__Collected data__.

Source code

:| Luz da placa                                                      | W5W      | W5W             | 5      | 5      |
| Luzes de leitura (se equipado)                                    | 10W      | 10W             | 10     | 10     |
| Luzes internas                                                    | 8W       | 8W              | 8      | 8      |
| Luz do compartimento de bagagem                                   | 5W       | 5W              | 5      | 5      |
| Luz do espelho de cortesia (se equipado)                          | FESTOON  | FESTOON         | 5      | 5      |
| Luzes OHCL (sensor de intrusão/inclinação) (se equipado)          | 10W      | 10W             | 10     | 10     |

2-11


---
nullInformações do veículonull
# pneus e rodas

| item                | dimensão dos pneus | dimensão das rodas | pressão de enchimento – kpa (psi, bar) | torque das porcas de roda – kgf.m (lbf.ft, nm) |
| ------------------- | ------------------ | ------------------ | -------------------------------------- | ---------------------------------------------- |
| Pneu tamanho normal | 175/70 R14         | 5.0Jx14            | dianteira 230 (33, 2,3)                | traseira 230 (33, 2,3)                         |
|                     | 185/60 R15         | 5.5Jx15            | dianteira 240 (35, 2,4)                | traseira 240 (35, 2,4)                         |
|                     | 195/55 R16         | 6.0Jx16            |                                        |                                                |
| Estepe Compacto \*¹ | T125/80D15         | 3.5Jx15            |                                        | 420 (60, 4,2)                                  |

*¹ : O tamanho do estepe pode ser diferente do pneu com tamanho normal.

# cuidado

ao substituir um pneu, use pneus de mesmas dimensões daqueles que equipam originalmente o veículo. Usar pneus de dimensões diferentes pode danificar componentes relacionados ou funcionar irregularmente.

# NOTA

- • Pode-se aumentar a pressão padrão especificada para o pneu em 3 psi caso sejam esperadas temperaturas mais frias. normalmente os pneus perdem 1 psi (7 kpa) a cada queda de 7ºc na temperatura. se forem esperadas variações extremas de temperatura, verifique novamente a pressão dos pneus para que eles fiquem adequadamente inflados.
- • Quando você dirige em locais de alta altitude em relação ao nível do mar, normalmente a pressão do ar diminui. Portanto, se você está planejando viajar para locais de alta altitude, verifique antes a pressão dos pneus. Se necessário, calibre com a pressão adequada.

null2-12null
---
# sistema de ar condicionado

__Task objective__.
Without dropping a single line, output the records above exactly.

__Result of the task__.
Source code

:| Luz da placa                                                      | W5W      | W5W             | 5      | 5      |
| Luzes de leitura (se equipado)                                    | 10W      | 10W             | 10     | 10     |
| Luzes internas                                                    | 8W       | 8W              | 8      | 8      |
| Luz do compartimento de bagagem                                   | 5W       | 5W              | 5      | 5      |
| Luz do espelho de cortesia (se equipado)                          | FESTOON  | FESTOON         | 5      | 5      |
| Luzes OHCL (sensor de intrusão/inclinação) (se equipado)          | 10W      | 10W             | 10     | 10     |

2-11


---
nullInformações do veículonull
# pneus e rodas

| item                | dimensão dos pneus | dimensão das rodas | pressão de enchimento – kpa (psi, bar) | torque das porcas de roda – kgf.m (lbf.ft, nm) |
| ------------------- | ------------------ | ------------------ | -------------------------------------- | ---------------------------------------------- |
| Pneu tamanho normal | 175/70 R14         | 5.0Jx14            | dianteira 230 (33, 2,3)                | traseira 230 (33, 2,3)                         |
|                     | 185/60 R15         | 5.5Jx15            | dianteira 240 (35, 2,4)                | traseira 240 (35, 2,4)                         |
|                     | 195/55 R16         | 6.0Jx16            |                                        |                                                |
| Estepe Compacto \*¹ | T125/80D15         | 3.5Jx15            |                                        | 420 (60, 4,2)                                  |

*¹ : O tamanho do estepe pode ser diferente do pneu com tamanho normal.

# cuidado

ao substituir um pneu, use pneus de mesmas dimensões daqueles que equipam originalmente o veículo. Usar pneus de dimensões diferentes pode danificar componentes relacionados ou funcionar irregularmente.

# NOTA

- • Pode-se aumentar a pressão padrão especificada para o pneu em 3 psi caso sejam esperadas temperaturas mais frias. normalmente os pneus perdem 1 psi (7 kpa) a cada queda de 7ºc na temperatura. se forem esperadas variações extremas de temperatura, verifique novamente a pressão dos pneus para que eles fiquem adequadamente inflados.
- • Quando você dirige em locais de alta altitude em relação ao nível do mar, normalmente a pressão do ar diminui. Portanto, se você está planejando viajar para locais de alta altitude, verifique antes a pressão dos pneus. Se necessário, calibre com a pressão adequada.

null2-12null
---
# sistema de ar condicionado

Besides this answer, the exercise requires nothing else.